__WHAT NEEDS TO BE DONE__: Within these entries, which lines include the string "Nova"? Copy each one.

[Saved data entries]
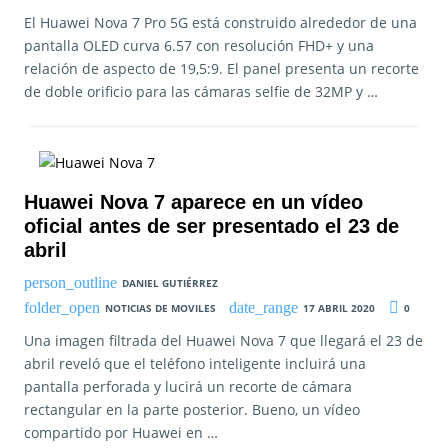
El Huawei Nova 7 Pro 5G está construido alrededor de una
pantalla OLED curva 6.57 con resolución FHD+ y una
relación de aspecto de 19,5:9. El panel presenta un recorte
de doble orificio para las cámaras selfie de 32MP y …
Huawei Nova 7 aparece en un vídeo
oficial antes de ser presentado el 23 de
abril
DANIEL GUTIÉRREZ
NOTICIAS DE MOVILES
17 ABRIL 2020
0
Una imagen filtrada del Huawei Nova 7 que llegará el 23 de
abril reveló que el teléfono inteligente incluirá una
pantalla perforada y lucirá un recorte de cámara
rectangular en la parte posterior. Bueno, un vídeo
compartido por Huawei en …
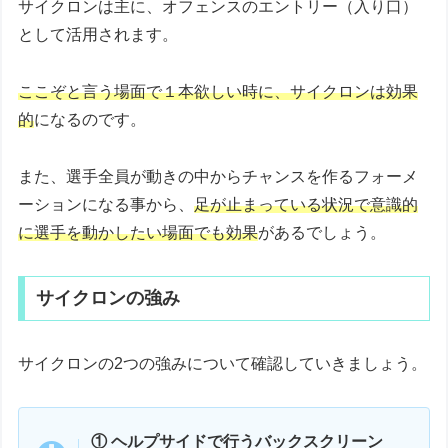
サイクロンは主に、オフェンスのエントリー（入り口）
として活用されます。
ここぞと言う場面で１本欲しい時に、サイクロンは効果
的
になるのです。
また、選手全員が動きの中からチャンスを作るフォーメ
ーションになる事から、
足が止まっている状況で意識的
に選手を動かしたい場面でも効果
があるでしょう。
サイクロンの強み
サイクロンの2つの強みについて確認していきましょう。
① ヘルプサイドで行うバックスクリーン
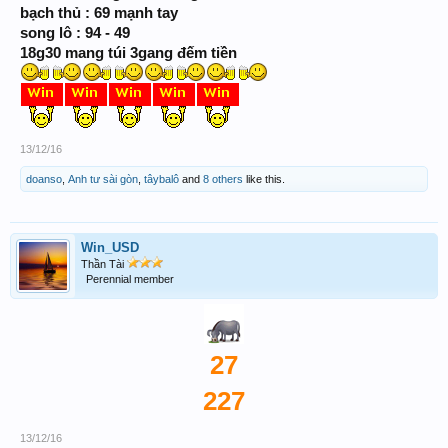
bạch thủ : 69 mạnh tay
song lô : 94 - 49
18g30 mang túi 3gang đếm tiền
13/12/16
doanso
,
Anh tư sài gòn
,
tâybalô
and
8 others
like this.
Win_USD
Thần Tài
Perennial member
27
227
13/12/16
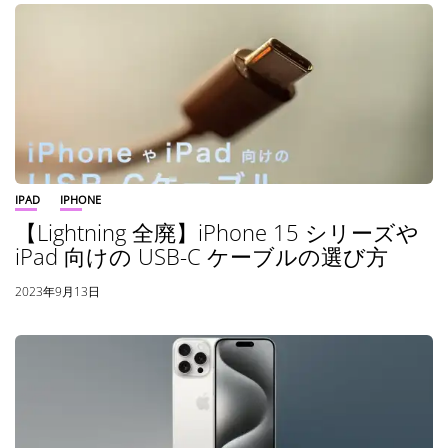
IPAD
IPHONE
【Lightning 全廃】iPhone 15 シリーズや
iPad 向けの USB-C ケーブルの選び方
2023年9月13日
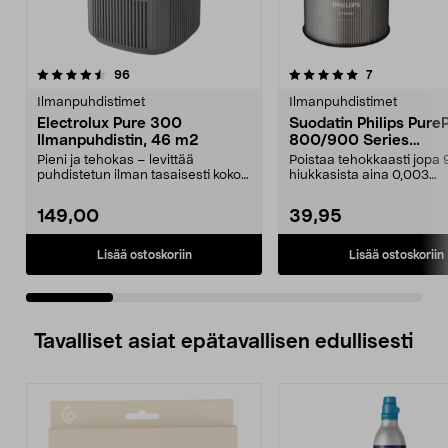
5.0 viidestä
arvostelut
4.5 viidestä
arvostelut
96
7
tähdestä
t
Ilmanpuhdistimet
Ilmanpuhdistimet
Electrolux Pure 300
Suodatin Philips Pure
Ilmanpuhdistin, 46 m2
800/900 Series
Ilmanpuhdistimeen,
Pieni ja tehokas – levittää
Poistaa tehokkaasti jopa 
FY0900/30
puhdistetun ilman tasaisesti koko
hiukkasista aina 0,003
huoneeseen. Electr...
mikrometrin kokoon asti....
149,00
39,95
Lisää ostoskoriin
Lisää ostoskoriin
Tavalliset asiat epätavallisen edullisesti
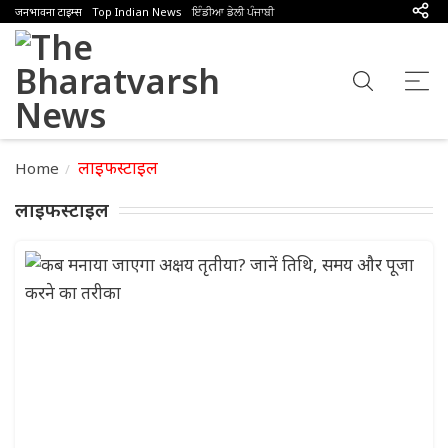
जनभावना टाइम्स
Top Indian News
ਇੰਡੀਆ ਡੇਲੀ ਪੰਜਾਬੀ
लाइफस्टाइल
Home
लाइफस्टाइल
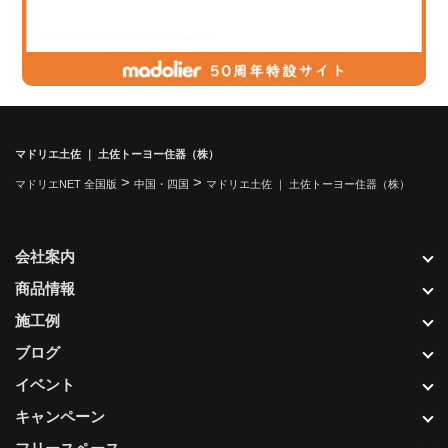
マドリエ土佐 ｜ 土佐トーヨー住器（株）
>
>
マドリエNET 全国版
中国・四国
マドリエ土佐 ｜ 土佐トーヨー住器（株）
会社案内
商品情報
施工例
ブログ
イベント
キャンペーン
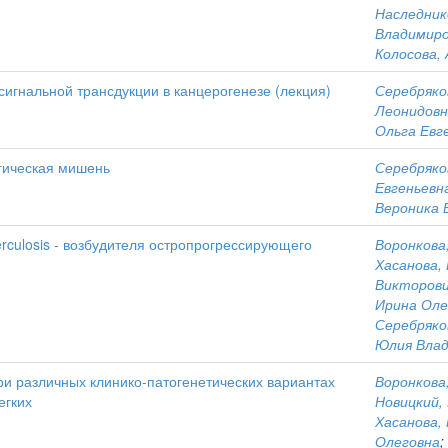
Наследник
Владимир
Колосова, 
 сигнальной трансдукции в канцерогенезе (лекция)
Серебряко
Леонидовн
Ольга Евг
гическая мишень
Серебряко
Евгеньевн
Вероника 
erculosis - возбудителя остропрогрессирующего
Воронкова
Хасанова,
Викторов
Ирина Оле
Серебряко
Юлия Вла
и различных клинико-патогенетических вариантах
Воронкова
егких
Новицкий,
Хасанова,
Олеговна
;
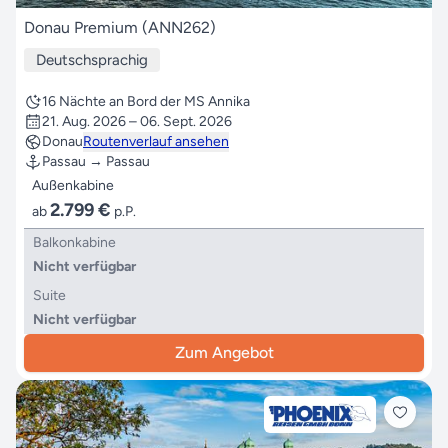
Donau Premium (ANN262)
Deutschsprachig
16 Nächte an Bord der MS Annika
21. Aug. 2026 – 06. Sept. 2026
Donau
Routenverlauf ansehen
Passau → Passau
Außenkabine
2.799 €
ab
p.P.
Balkonkabine
Nicht verfügbar
Suite
Nicht verfügbar
Zum Angebot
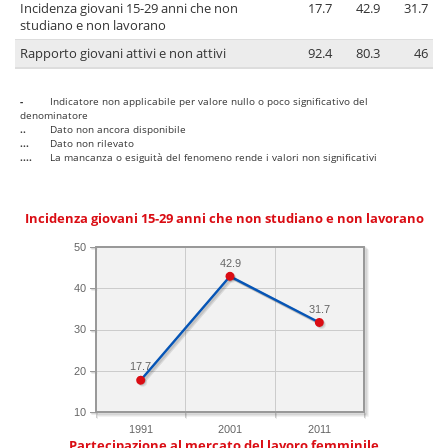
Incidenza giovani 15-29 anni che non
17.7
42.9
31.7
studiano e non lavorano
Rapporto giovani attivi e non attivi
92.4
80.3
46
-
Indicatore non applicabile per valore nullo o poco significativo del
denominatore
..
Dato non ancora disponibile
...
Dato non rilevato
....
La mancanza o esiguità del fenomeno rende i valori non significativi
Incidenza giovani 15-29 anni che non studiano e non lavorano
50
42.9
40
31.7
30
17.7
20
10
1991
2001
2011
Partecipazione al mercato del lavoro femminile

__SOLVED EXERCISE__:
El Huawei Nova 7 Pro 5G está construido alrededor de una
Huawei Nova 7 aparece en un vídeo
Una imagen filtrada del Huawei Nova 7 que llegará el 23 de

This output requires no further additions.